Pain Management Specialist

Dr. Khalaf specializes in minimal and interventional treatments and procedures for pain. Erin was referred to him in 2007 by her primary care physician, who was limited in his ability to treat her array of health issues.

“The problem was that my primary care physician was only allowed to give me three trigger point injections at a time, and I needed more than that,” Erin reveals. “I needed about 12, so my doctor referred me to Dr. Khalaf.”

Also known as a TPI, a trigger point injection is used to treat fibromyalgia and painful knots of muscles in the arms, legs, lower back and neck. By injecting a small amount of anesthetic and steroid into areas called trigger points, the pain is relieved.

In treating Erin, Dr. Khalaf eventually discovered that injections of a cocktail of two anesthetics that work on different time schedules and “a tiny amount” of steroids worked best in alleviating her pain and discomfort.

“We’ve worked over the years to get the medication just right, and now I get injections twice a week for my fibromyalgia and injections once every two weeks for the other issues I have,” Erin reveals.

Dr. Khalaf says treating fibromyalgia can be challenging because the pain it causes has a tendency to jump from one area of the body to another. That has definitely been the case with Erin, he says.

“One day, she’ll come in for pain in her lower back and then sometimes it’s in her thighs,” Dr. Khalaf confirms. “Sometimes it’s in her shoulders or in the middle of her thoracic area.

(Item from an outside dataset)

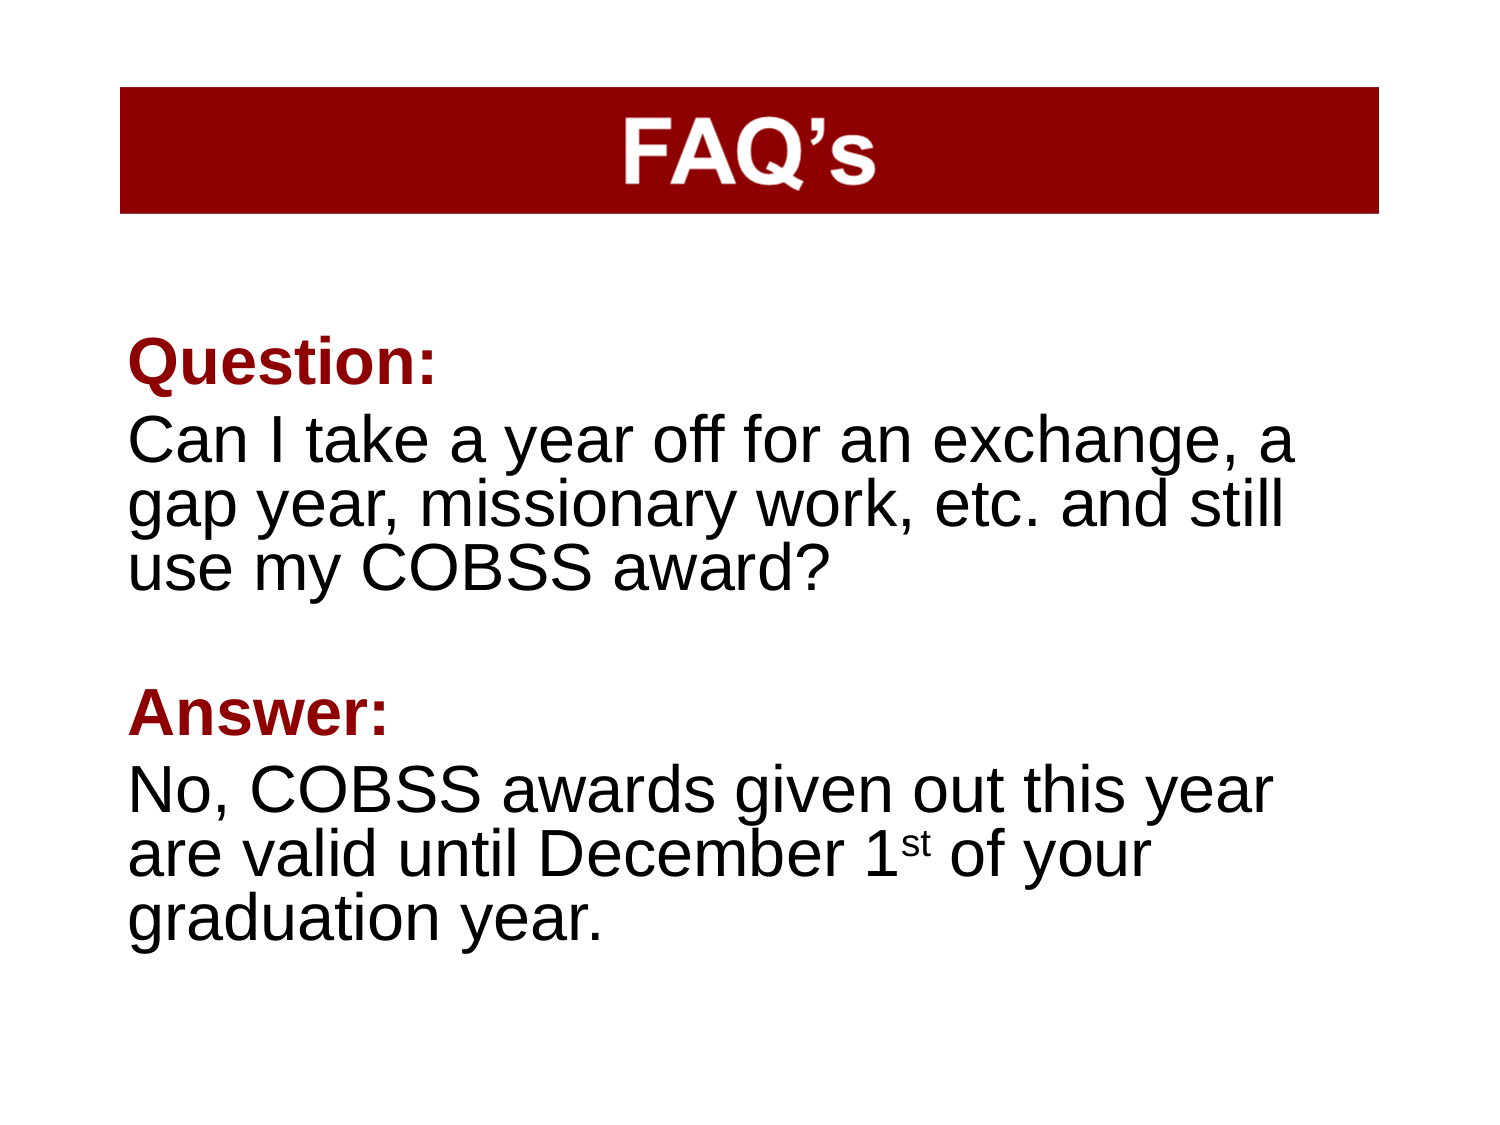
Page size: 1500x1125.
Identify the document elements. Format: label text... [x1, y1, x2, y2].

picture [120, 66, 1380, 260]
list Question: Can I take a year off for an exchange, a gap year, missionary work, etc. and still use my COBSS award? Answer: No, COBSS awards given out this year are valid until December 1st of your graduation year. [112, 326, 1388, 988]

It’s all over her body.”

Feel the Heat

Dr. Khalaf initially treated Erin for neck and shoulder pain resulting from a failed neck surgery. He used radiofrequency ablation, where an electrical current produced by a radio wave heats a spot on a nerve to stop it from sending pain signals to the brain. 

“Her neck is a lot better now,” Dr. Khalaf reports. “She doesn’t even complain about her neck, except for the areas where the fibromyalgia causes her pain, which is around the shoulder area in the trapezius muscle and the middle of her back and thoracic area. 

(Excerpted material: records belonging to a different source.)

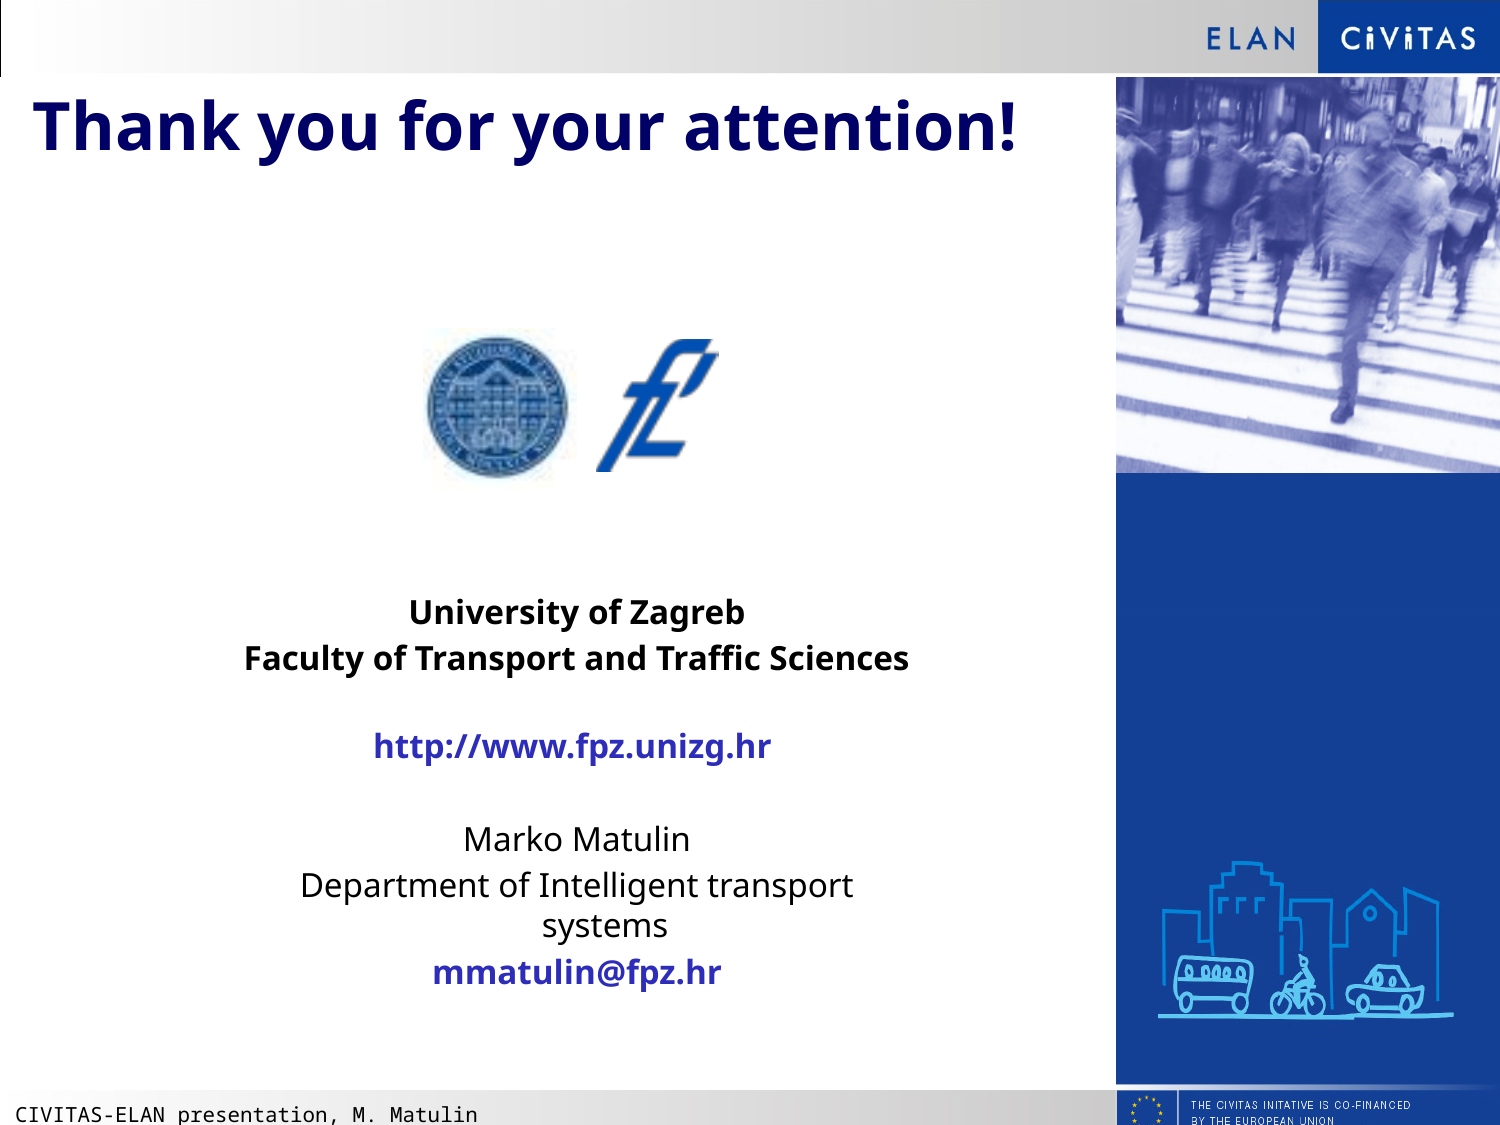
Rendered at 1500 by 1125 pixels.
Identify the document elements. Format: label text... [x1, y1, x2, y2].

title Thank you for your attention! [17, 71, 1500, 178]
picture [0, 178, 1500, 1125]
text_box University of Zagreb Faculty of Transport and Traffic Sciences http://www.fpz.unizg.hr Marko Matulin Department of Intelligent transport systems mmatulin@fpz.hr [222, 163, 932, 903]
picture [596, 339, 719, 472]
footer CIVITAS-ELAN presentation, M. Matulin [0, 1093, 1109, 1125]
picture [423, 327, 578, 490]
picture [0, 0, 1500, 77]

“For that we do the trigger point injections. The unfortunate thing is that we can’t cure this disorder. We can only help someone manage their pain. And there’s no one-size-fits-all approach to it because everyone is different.”

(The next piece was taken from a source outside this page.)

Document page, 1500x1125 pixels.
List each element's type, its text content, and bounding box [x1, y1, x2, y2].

When Erin first visited Dr. Khalaf, her quality of life was greatly diminished because of the horrendous pain. She has now regained the ability to live the active life she desires, albeit in small doses. Erin again does yardwork and gardening, goes to the gym and walks. She also occasionally rides her bicycle and participates in water aerobics.

 “And it’s all thanks to Dr. Khalaf that I can do any of that. He’s fantastic and so is everyone on his staff. I love them all, and they’ve become like family to me. They’re all terrific people,” she says.

“I couldn’t be happier with the care that I receive there because Dr. Khalaf doesn’t just treat your symptoms. If you go in and tell him your pinky hurts, he’s going to find out why your pinky hurts and treat that. Dr. Khalaf digs and digs until he finds out what’s causing the problem, then he treats the cause. 

“He listens so well. I absolutely think the world of him.”